Task item> State how many lines in the records below include the word "Várzea". Give nothing but that number.

Recorded data>
....................
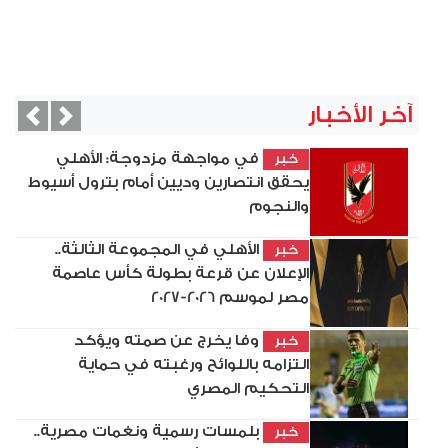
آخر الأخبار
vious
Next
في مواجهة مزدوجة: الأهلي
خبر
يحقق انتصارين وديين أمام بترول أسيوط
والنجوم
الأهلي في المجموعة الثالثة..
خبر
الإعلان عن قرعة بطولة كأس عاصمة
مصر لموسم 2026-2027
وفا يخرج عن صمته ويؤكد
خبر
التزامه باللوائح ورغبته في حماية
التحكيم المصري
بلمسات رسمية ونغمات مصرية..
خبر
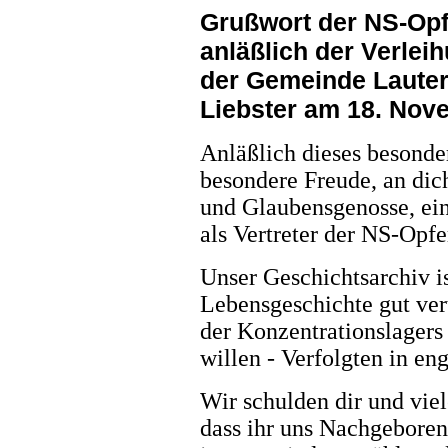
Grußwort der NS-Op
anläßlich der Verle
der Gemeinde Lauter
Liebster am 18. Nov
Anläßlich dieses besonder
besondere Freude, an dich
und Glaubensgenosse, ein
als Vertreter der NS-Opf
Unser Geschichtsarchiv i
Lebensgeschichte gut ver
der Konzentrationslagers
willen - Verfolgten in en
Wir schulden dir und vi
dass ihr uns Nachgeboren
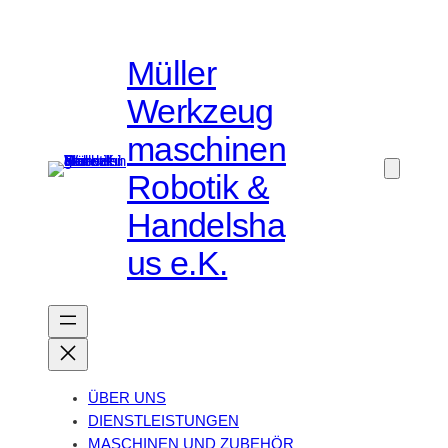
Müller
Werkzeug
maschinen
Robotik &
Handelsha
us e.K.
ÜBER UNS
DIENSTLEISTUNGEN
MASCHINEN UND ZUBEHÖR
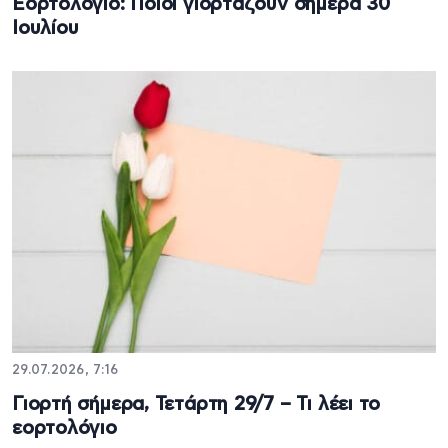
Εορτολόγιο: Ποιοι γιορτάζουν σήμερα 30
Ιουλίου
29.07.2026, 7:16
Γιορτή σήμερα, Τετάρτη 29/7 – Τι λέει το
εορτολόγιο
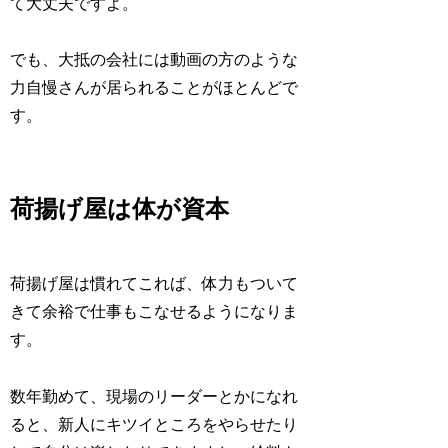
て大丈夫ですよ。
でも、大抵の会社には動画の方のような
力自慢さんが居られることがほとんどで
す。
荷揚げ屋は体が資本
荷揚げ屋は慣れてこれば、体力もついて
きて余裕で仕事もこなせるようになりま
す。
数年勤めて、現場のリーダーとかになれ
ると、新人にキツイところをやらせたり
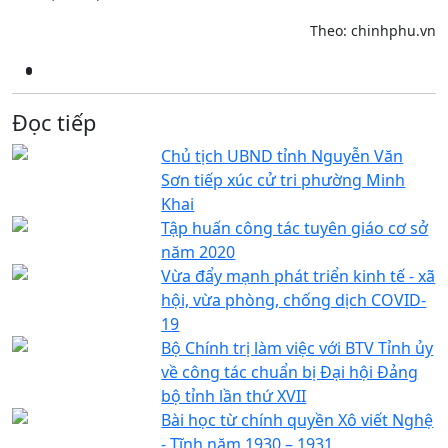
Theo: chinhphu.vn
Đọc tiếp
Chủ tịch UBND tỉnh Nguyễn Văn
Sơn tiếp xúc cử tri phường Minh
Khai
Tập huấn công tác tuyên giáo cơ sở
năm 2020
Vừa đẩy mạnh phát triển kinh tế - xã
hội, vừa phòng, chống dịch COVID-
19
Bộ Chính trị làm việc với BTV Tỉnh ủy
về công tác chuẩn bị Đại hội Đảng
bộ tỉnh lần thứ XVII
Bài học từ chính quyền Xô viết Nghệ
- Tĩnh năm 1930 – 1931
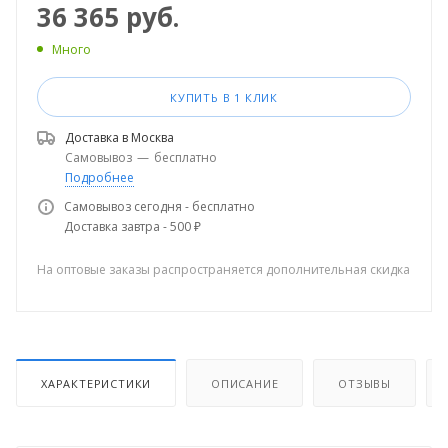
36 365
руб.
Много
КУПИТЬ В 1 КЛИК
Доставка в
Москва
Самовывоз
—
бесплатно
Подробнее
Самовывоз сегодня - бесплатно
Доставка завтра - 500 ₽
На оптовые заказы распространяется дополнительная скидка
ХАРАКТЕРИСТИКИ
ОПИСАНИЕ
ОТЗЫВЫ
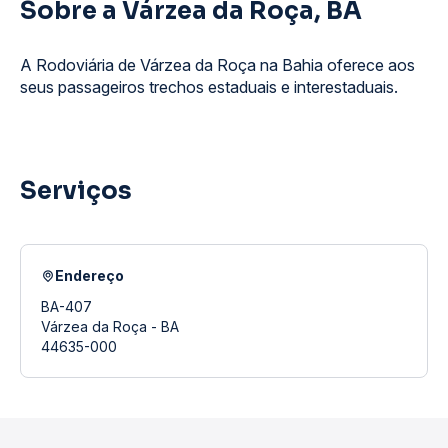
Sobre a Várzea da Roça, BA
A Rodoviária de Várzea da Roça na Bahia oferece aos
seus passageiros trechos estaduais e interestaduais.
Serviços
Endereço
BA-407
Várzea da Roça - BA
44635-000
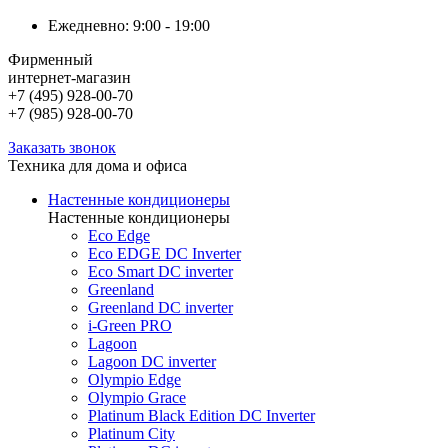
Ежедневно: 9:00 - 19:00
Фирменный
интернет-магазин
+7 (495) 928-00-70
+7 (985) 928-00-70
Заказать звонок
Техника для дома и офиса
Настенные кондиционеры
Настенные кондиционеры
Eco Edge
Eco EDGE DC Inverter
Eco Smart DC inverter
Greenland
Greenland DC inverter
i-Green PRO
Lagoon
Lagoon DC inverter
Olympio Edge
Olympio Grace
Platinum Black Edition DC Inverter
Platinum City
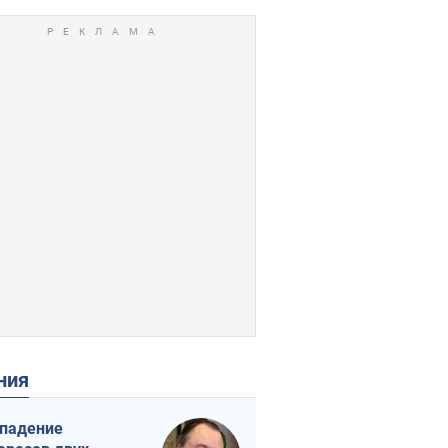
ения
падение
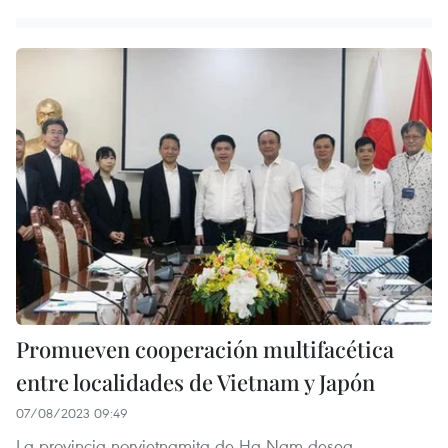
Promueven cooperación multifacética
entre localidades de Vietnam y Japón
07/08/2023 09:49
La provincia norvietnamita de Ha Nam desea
....................
Expected answer> 3